Eliminate 401K and IRA programs. All investment in stocks and bonds in order to be deductable and only taxed when money is withdrawn using the investment advertises. The stock and bond markets have no equivalent towards the real estate’s 1031 pass on. The 1031 property exemption adds stability on the real estate market allowing accumulated equity to be taken for further investment.
GDP and Taxes. Taxes can only be levied as a percentage of GDP. The faster GDP grows the more government’s ability to tax. More efficient stagnate economy and the exporting of jobs along with the massive increase with debt there is very little way the states will survive economically any massive development of tax proceeds. The only possible way to increase taxes through using encourage a tremendous increase in GDP.
Encouraging Domestic Investment. Through the 1950-60s tax rates approached 90% for top level income earners. The tax code literally forced great living earners to “Invest in America”. Such policies of deductions for pre paid interest, funding limited partnerships and other investments against earned income had the twin impact of growing GDP while providing jobs for the growing middle-class. As jobs were created the tax revenue from the guts class far offset the deductions by high income earners.

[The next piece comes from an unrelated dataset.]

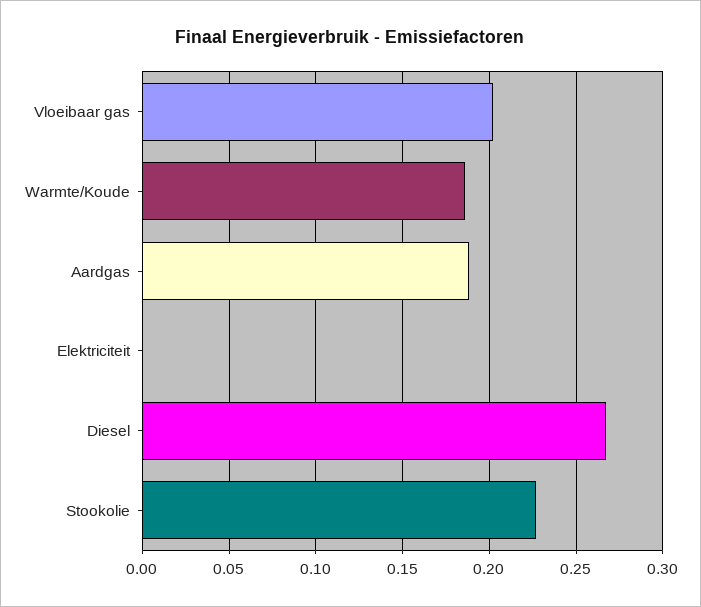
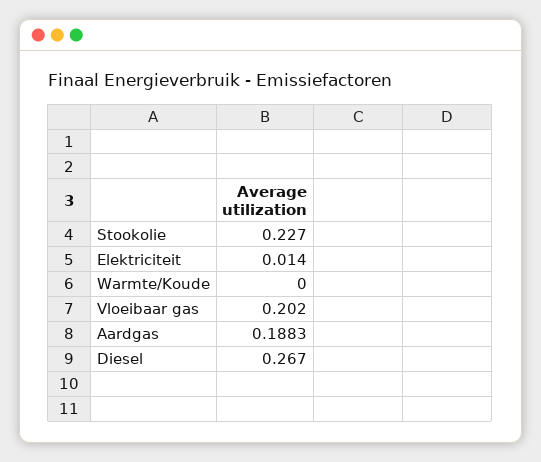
Warmte/Koude: 0.185 -> 0
Elektriciteit: 0 -> 0.014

Today plenty of the freed income around the upper income earner leaves the country for investments in China and the EU at the expense of the US current economic crisis. Consumption tax polices beginning regarding 1980s produced a massive increase inside of the demand for brand name items. Unfortunately those high luxury goods were more often than not manufactured off shore. Today capital is fleeing to China and India blighting the manufacturing sector in the US and gst registration Online pune maharashtra reducing the tax base at a period of time when debt and an aging population requires greater tax revenues.
The changes above significantly simplify personal income place a burden on. Except for making up investment profits which are taxed from a capital gains rate which reduces annually based with a length associated with your capital is invested amount of forms can be reduced together with a couple of pages.